Staging dbt Models¶
The staging layer is the first modeled version of the raw data. Its job is to make the source tables predictable: column names are standardized, types are cast, Turkish decimal-comma money fields are parsed, and the original source grain is preserved for later modeling.
These models are intentionally simple. They do not answer business questions on their own; they create clean inputs for the intermediate and mart layers.
Layer Responsibilities¶
- Rename raw source fields into analytics-friendly names.
- Cast order, customer, branch, item, date, money, and coordinate fields.
- Preserve the raw business grain instead of aggregating too early.

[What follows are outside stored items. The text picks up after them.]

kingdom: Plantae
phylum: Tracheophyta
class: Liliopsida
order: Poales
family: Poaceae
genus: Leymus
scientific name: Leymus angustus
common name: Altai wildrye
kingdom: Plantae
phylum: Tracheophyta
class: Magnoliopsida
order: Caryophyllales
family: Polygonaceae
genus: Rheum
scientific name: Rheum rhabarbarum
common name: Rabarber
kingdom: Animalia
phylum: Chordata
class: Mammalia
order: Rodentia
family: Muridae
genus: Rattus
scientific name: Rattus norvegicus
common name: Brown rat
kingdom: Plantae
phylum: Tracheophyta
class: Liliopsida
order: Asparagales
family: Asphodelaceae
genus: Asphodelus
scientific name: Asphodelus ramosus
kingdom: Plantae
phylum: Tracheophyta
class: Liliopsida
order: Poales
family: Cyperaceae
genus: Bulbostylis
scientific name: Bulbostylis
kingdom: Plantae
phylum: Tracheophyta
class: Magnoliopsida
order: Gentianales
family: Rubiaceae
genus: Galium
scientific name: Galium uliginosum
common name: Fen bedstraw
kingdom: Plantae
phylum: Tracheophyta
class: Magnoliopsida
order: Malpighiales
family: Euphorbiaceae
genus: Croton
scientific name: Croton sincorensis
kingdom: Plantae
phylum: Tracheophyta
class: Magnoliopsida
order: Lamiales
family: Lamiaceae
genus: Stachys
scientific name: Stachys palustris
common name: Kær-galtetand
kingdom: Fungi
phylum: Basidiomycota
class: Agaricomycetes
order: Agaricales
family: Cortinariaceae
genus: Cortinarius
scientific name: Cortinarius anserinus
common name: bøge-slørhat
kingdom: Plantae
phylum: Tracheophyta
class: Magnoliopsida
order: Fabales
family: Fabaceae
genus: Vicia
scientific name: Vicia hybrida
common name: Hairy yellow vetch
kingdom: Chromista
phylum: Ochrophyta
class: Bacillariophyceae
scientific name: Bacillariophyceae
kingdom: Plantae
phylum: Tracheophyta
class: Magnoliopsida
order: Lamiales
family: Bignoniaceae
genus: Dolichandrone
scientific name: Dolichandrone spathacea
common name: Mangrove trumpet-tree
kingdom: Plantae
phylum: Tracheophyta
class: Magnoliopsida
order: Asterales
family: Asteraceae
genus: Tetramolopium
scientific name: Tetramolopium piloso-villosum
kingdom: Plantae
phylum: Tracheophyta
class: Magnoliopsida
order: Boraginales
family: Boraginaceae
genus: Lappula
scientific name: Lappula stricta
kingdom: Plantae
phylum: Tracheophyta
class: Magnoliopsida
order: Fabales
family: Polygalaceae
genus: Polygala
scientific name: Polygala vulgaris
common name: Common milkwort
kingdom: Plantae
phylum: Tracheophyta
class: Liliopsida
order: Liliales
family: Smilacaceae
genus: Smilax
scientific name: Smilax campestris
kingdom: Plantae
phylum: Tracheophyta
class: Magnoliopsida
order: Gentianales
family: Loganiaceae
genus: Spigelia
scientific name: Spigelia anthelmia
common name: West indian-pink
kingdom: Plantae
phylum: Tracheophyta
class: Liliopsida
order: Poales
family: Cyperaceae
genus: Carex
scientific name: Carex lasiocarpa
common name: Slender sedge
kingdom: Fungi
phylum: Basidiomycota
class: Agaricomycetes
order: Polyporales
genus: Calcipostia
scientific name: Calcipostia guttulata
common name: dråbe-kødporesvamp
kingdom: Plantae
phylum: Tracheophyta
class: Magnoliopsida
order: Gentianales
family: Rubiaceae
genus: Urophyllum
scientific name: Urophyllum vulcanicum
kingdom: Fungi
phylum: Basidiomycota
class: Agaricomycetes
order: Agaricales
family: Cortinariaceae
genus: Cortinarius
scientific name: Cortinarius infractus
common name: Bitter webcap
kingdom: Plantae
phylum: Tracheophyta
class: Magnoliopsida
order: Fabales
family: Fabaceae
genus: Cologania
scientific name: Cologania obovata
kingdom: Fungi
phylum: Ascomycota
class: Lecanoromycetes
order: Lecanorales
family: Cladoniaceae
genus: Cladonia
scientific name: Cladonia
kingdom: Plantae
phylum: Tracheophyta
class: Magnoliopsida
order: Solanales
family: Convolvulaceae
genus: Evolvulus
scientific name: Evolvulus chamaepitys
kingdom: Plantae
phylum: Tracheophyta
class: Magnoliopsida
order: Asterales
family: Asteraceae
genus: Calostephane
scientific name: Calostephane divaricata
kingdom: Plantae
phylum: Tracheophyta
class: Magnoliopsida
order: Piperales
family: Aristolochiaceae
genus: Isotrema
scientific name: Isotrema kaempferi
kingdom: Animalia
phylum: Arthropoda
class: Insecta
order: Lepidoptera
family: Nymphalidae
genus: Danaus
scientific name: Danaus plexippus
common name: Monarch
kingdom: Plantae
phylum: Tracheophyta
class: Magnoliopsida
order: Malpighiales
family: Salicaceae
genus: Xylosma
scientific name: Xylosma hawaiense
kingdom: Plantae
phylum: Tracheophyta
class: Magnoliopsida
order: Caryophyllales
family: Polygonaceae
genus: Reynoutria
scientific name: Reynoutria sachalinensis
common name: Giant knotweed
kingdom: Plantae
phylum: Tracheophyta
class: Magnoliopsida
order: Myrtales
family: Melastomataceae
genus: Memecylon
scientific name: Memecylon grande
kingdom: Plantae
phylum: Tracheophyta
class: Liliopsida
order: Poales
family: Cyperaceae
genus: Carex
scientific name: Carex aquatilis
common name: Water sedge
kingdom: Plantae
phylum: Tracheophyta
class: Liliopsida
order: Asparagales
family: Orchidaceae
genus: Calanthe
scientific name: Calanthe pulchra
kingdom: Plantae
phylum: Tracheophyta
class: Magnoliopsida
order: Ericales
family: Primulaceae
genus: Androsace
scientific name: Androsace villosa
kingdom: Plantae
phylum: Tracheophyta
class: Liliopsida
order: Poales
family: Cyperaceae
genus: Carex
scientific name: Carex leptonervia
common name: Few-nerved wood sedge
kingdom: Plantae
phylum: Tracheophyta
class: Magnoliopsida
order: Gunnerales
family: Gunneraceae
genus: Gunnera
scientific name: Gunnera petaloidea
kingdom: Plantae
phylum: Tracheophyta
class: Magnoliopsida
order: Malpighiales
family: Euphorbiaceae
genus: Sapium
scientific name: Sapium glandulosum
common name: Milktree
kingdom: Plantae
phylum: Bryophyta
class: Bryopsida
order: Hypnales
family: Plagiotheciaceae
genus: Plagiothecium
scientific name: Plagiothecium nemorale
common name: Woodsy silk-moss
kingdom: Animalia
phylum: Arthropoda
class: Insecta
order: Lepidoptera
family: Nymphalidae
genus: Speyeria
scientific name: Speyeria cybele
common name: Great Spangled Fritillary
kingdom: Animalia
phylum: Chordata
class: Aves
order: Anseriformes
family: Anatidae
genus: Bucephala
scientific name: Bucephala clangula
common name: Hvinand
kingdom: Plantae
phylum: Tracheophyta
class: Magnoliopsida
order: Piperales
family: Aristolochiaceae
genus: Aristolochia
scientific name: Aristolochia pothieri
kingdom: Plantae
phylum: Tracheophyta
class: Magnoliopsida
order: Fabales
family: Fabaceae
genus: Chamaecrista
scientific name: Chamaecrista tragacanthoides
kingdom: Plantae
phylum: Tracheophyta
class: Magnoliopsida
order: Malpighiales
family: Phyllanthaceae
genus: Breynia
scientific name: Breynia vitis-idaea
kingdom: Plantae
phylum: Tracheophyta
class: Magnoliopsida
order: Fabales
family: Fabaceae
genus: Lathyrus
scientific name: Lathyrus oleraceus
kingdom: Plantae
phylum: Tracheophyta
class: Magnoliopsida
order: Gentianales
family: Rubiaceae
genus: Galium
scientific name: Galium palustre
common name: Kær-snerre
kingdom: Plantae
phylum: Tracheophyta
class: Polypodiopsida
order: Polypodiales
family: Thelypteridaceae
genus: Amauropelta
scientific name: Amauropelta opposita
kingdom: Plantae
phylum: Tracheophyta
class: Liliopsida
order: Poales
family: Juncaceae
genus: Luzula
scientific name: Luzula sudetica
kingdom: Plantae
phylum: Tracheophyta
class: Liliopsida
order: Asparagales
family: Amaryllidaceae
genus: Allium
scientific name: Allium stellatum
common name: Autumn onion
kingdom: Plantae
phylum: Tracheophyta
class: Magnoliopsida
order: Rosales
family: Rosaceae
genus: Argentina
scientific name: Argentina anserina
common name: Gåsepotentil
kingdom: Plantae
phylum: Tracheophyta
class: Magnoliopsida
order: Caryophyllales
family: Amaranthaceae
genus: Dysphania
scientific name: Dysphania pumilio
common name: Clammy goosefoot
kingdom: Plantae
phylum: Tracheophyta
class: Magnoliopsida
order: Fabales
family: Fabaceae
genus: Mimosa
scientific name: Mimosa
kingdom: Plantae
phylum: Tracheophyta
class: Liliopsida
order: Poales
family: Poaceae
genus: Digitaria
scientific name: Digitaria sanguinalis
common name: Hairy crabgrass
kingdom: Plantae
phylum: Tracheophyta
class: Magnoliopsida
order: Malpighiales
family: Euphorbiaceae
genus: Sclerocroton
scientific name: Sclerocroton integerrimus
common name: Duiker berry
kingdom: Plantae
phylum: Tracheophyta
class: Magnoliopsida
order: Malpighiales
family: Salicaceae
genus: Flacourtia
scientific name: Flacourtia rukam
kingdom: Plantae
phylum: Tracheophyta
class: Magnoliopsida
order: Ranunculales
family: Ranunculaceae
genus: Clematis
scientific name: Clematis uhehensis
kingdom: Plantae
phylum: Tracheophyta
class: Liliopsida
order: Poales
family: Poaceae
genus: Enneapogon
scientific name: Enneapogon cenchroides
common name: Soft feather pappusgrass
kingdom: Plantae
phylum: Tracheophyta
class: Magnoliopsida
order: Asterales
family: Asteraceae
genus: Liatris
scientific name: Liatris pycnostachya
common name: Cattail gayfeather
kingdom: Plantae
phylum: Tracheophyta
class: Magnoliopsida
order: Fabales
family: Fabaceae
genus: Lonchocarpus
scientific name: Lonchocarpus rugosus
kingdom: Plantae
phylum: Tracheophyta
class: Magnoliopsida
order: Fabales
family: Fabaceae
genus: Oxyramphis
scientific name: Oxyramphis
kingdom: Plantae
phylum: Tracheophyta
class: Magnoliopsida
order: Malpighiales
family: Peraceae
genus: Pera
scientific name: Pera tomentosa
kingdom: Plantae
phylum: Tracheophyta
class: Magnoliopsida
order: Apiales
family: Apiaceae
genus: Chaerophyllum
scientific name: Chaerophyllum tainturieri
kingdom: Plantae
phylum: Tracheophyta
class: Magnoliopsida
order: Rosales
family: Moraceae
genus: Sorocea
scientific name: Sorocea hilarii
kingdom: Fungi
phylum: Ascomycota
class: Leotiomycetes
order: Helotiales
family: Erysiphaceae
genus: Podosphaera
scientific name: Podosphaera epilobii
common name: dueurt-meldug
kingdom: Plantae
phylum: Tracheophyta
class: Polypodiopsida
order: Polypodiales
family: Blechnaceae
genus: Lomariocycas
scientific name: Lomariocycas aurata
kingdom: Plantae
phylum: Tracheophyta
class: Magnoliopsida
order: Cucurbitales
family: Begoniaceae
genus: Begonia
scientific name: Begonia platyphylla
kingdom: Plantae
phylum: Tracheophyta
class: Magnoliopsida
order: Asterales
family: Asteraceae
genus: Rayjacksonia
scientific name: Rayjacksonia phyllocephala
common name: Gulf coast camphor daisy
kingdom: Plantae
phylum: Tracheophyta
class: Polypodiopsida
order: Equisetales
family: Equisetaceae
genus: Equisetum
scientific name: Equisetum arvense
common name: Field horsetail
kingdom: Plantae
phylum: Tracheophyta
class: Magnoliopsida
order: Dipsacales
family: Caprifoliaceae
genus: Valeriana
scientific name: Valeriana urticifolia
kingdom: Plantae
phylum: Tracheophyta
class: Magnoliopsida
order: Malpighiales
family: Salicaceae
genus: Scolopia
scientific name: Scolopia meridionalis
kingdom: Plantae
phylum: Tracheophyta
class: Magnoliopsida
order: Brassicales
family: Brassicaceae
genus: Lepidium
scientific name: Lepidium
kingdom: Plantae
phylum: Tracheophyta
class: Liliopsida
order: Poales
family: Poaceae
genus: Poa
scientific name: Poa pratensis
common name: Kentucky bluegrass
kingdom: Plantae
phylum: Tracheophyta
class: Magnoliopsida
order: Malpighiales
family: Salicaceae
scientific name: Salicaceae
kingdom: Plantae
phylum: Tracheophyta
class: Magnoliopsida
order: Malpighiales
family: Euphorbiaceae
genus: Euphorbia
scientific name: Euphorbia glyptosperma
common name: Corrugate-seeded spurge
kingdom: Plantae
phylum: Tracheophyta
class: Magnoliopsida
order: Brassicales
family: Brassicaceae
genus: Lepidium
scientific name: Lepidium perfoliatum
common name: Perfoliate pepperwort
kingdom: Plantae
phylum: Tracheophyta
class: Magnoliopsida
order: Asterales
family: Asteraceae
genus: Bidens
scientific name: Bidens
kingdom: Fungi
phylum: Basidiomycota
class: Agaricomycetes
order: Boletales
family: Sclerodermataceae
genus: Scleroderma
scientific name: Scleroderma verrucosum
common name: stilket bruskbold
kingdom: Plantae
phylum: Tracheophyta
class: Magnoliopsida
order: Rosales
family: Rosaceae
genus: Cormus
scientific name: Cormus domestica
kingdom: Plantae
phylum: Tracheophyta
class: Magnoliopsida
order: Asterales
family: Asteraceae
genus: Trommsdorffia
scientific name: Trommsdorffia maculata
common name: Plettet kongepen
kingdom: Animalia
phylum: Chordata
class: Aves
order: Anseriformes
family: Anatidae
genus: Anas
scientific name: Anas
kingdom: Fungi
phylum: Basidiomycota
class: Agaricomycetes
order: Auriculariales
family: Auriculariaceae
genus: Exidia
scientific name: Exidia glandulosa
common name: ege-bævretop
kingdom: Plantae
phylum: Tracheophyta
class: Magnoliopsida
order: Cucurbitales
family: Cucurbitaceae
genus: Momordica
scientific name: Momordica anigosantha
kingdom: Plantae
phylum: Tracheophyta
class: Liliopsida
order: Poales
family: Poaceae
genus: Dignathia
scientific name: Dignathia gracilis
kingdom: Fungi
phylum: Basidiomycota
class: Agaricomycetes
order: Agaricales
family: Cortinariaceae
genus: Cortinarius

- Stage the TCMB EVDS CPI seed at monthly grain.
- Add basic dbt tests for identifiers, required fields, uniqueness, and CPI validity.
Model Summary¶
| Model | Grain | Main role |
|---|---|---|
stg_orders |
One row per order header | Standardizes order IDs, branch/customer IDs, order dates, customer name, and nominal basket value. |
stg_order_details |
One row per order line | Standardizes item IDs, quantities, source unit prices, and paid line totals. |
stg_branch |
One row per branch/town coverage row | Cleans branch geography, branch towns, covered towns, and latitude/longitude values. |
stg_raw_customers |
One row per customer | Parses semicolon-delimited raw customer records into profile and address fields. |
stg_raw_categories |
One row per product item | Exposes product category hierarchy, brand, item code, and item name. |
stg_cpi_monthly |
One row per CPI month | Stages monthly TCMB EVDS CPI index values from the dbt seed. |
Important Grain Notes¶
stg_orders and stg_order_details stay separate because they represent
different facts: order headers and order lines. This keeps basket-level revenue
and line-level product behavior available without forcing one early definition.
stg_branch is a coverage table, not a one-row-per-branch dimension. A branch
can appear multiple times for different covered towns, so downstream branch fact
models use int_branch_dim when they need a safe one-row-per-branch join.
stg_cpi_monthly is monthly by design. Later revenue and product-pricing models
join to CPI through month keys so nominal values can be converted into January
2021 Turkish lira.
Downstream Use¶
| Analysis path | Staging inputs |
|---|---|
| Revenue and inflation analysis | stg_orders, stg_order_details, stg_cpi_monthly |
| Product price and category analysis | stg_order_details, stg_orders, stg_raw_categories, stg_cpi_monthly |
| Customer health, growth, and retention analysis | stg_orders, stg_order_details, stg_raw_customers |
| Regional revenue and branch analysis | stg_orders, stg_order_details, stg_branch, stg_raw_categories |
Validation Focus¶
The staging tests check that key identifiers and required fields are present, that unique source entities remain unique where expected, and that CPI values are valid before they are used in inflation-adjusted metrics.